In an indifferent performance of The Rite of Spring, it’s easy to forget quite how much excitement this music can generate. Last night’s performance by the Orchestre Philharmonique de Strasbourg and Aziz Shokhakimov was anything but indifferent; all that excitement flooded back.

Jan Lisiecki, Aziz Shokhakimov and the Orchestre Philharmonique de Strasbourg © Orchestre Philharmonique de Strasbourg
Jan Lisiecki, Aziz Shokhakimov and the Orchestre Philharmonique de Strasbourg
© Orchestre Philharmonique de Strasbourg

You can listen to The Rite of Spring with a memory of a dance performance in your mind’s eye, or perhaps your imagination of one. But you can also listen to it purely as music. In that case, if the music is played with such overwhelming clarity and energy as the OPS achieved, it’s a remarkable experience.

The defining feature of The Rite is the number of different things happening concurrently: rhythms, harmonies, timbres. The risk of muddle is ever present, but last night, every phrase rang so clearly that you could pick up many simultaneous things in unimaginable amounts of detail. Shokhakimov’s control over balance was extraordinary. Whether a grumbling trill on bass clarinet, a shimmering harp arpeggio, the skirl of a flute or a pizzicato string figure, nothing was lost in the orchestral mass. In the big pounding rhythms or the extravagant brass, the power generated was massive. All that clarity reinforced how groundbreaking this music remains. I doubt it has been bettered – including by Stravinsky himself – as a showcase of how many simultaneous sounds an orchestra can create, all bound into a coherent whole.

Shokhakimov eschews histrionics and makes no attempt at controlling different groups of players with different parts of his body. Rather, he focuses on one item at a time that he feels needs adjustment. He exudes energy, but also confidence that his players know what to do. One suspects that the hard detail work has all been refined to a T in rehearsal.
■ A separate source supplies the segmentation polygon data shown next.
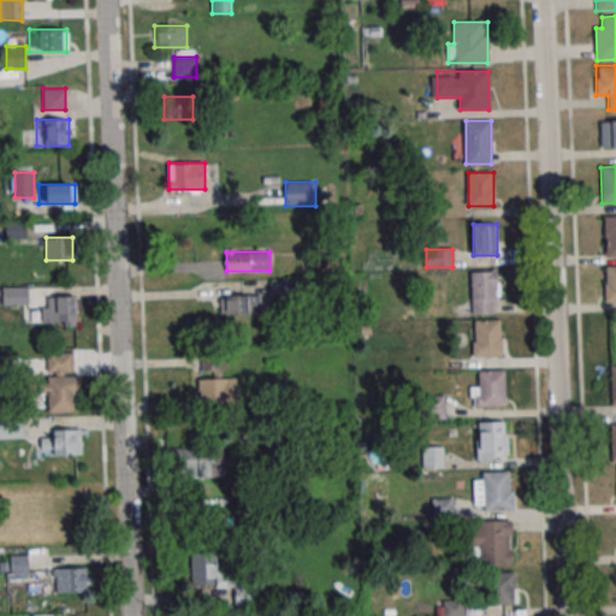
[(472,271),(472,313),(498,313),(498,271),(472,271)]
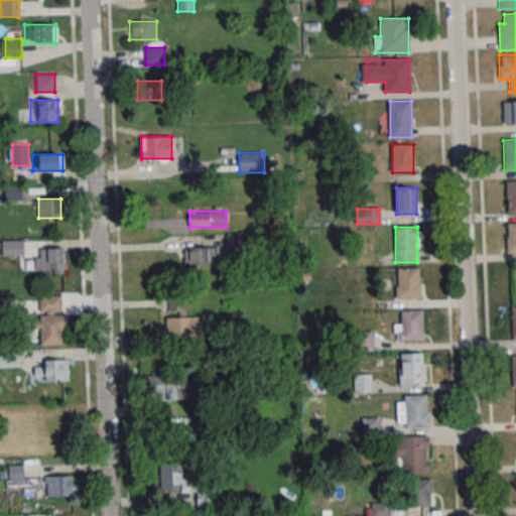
[(23,241),(2,241),(2,255),(23,255),(23,241)]
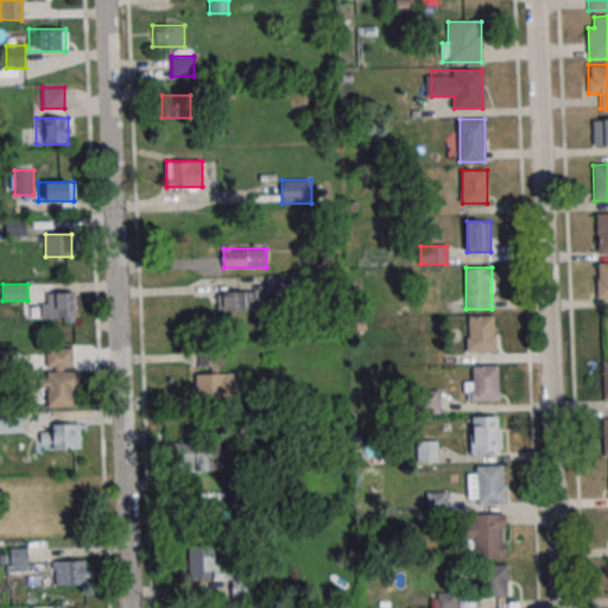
[(217,291),(217,310),(257,310),(257,291),(217,291)]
At 1,800 seats, Salle Érasme is the largest of three halls within the Strasbourg Convention Centre which can be used for conferences as well as music. The acoustic is bright, clear and seriously loud. That served the Stravinsky perfectly, adding the afterburners to an already potent jet engine. It didn’t work quite as well for the first half of the programme. Debussy’s Printemps, in the 1912 orchestration by Henri Büsser that Debussy supervised after his original score was lost, was well controlled by Shokhakimov and suitably rapturous, with particularly telling oboe lines giving a hint of the virtuosity we would see later in the programme. But this was a big orchestra in a lively room and the overall sound was very robust indeed – a Spring in the direction of Stravinsky's and a shock to the system if one expected Debussy's trademark delicacy and nuance.

The opening of the Mozart Piano Concerto no. 22 in E flat major was brisk and joyful. Jan Lisiecki seemed to treat the weight of every note with extreme care, as if he were on first name terms with every one, the individual sforzando ones as well as the short ones in fast passagework. The cooperation between soloist and orchestra was first class, particularly the phrases in the slow movement where soloist and woodwind meld together. But for all Shokhakimov’s diligent attention to balance, ensuring that the piano was never swamped, this was another very full-bodied performance and never quite touched the sublime.

To close, a vignette from The Rite. Frequently, the percussionist playing the bass drum would lift his stick well behind his shoulder and therefore start his stroke half a bar before the stick hit the skin – in the absolute certainty that the beat would land at exactly the right time. Now that’s real confidence in your conductor and colleagues. I want to see more of Shokhakimov.